Article
Why inventory projects fail
Five recurring failure modes for inventory projects, ranked from most to least common. Software is rarely the real problem.
By Cameron Priest, founder of Order3 Published Updated
Reader questions
What is the most common reason inventory projects fail?
Buying software before agreeing on the operating rules. Item records, location structure, and ownership are policy decisions that the software then enforces. If the team cannot agree on a SKU naming format on a whiteboard, no tool will produce one. Write a one-page operating policy first (item attributes, SKU format, location hierarchy, counting rituals, ownership) then evaluate software against the policy. Tools that fight your policy will fail. Tools that enforce it will save you years of cleanup.
How important is naming a single inventory accuracy owner?
It's the difference between projects that work and projects that drift. Inventory accuracy is a person property, not a system property. The owner doesn't have to do every count themselves, but they own the rules, the merges, the retires, and the variance investigations. Without a named owner, item records sprawl, variance gets adjusted without investigation, and accuracy decays quietly. For a single location this is usually the warehouse manager. For multi-location it's one owner per location plus a coordinator.
When is an ERP the wrong tool for inventory?
When your business doesn't yet have multi-warehouse fulfillment routing, complex manufacturing, multi-currency operations, or a finance team that needs full transactional integration with inventory. A small business with two locations and a few hundred SKUs needs a focused inventory tool, not an ERP. The right test: can your warehouse manager run a count on day one without a training video? If no, you've over-bought. Most small businesses that try to start with an ERP for inventory either roll it back or never fully adopt it.
How do you keep cycle counts from being skipped during busy seasons?
Make them small enough to survive a busy quarter. A weekly cycle count of ten to twenty SKUs takes twenty minutes if the workflow is mobile and scan-based. Put it on a recurring calendar block, give it to a named owner, and protect the time. Anything more elaborate (daily counts of hundreds of SKUs, weekly counts of every aisle) will get skipped when sales gets busy. Teams whose accuracy stays above 95% are the ones whose counting ritual survived the third quarter, not the ones who designed the most ambitious schedule.

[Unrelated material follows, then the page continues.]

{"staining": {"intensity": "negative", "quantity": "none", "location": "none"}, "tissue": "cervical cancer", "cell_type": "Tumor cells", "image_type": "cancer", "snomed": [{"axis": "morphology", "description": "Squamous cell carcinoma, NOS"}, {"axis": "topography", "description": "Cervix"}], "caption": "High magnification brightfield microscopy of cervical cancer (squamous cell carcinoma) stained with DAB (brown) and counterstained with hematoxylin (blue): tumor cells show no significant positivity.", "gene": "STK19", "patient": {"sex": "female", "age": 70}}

What does it cost to fix an inventory project that is already failing?
Less than restarting, but it requires honesty. Recovery sequence: name an accuracy owner, freeze new SKU creation for two weeks while the catalog gets cleaned, define the location hierarchy and label every bin, run a one-time physical count of the top 100 SKUs by value, write the operating policy, then restart cycle counts. Most small businesses can recover in a quarter without changing tools, if the underlying problem was policy and ownership rather than software fit. If the tool genuinely can't support the policy, switching after the policy is written is much faster than switching before.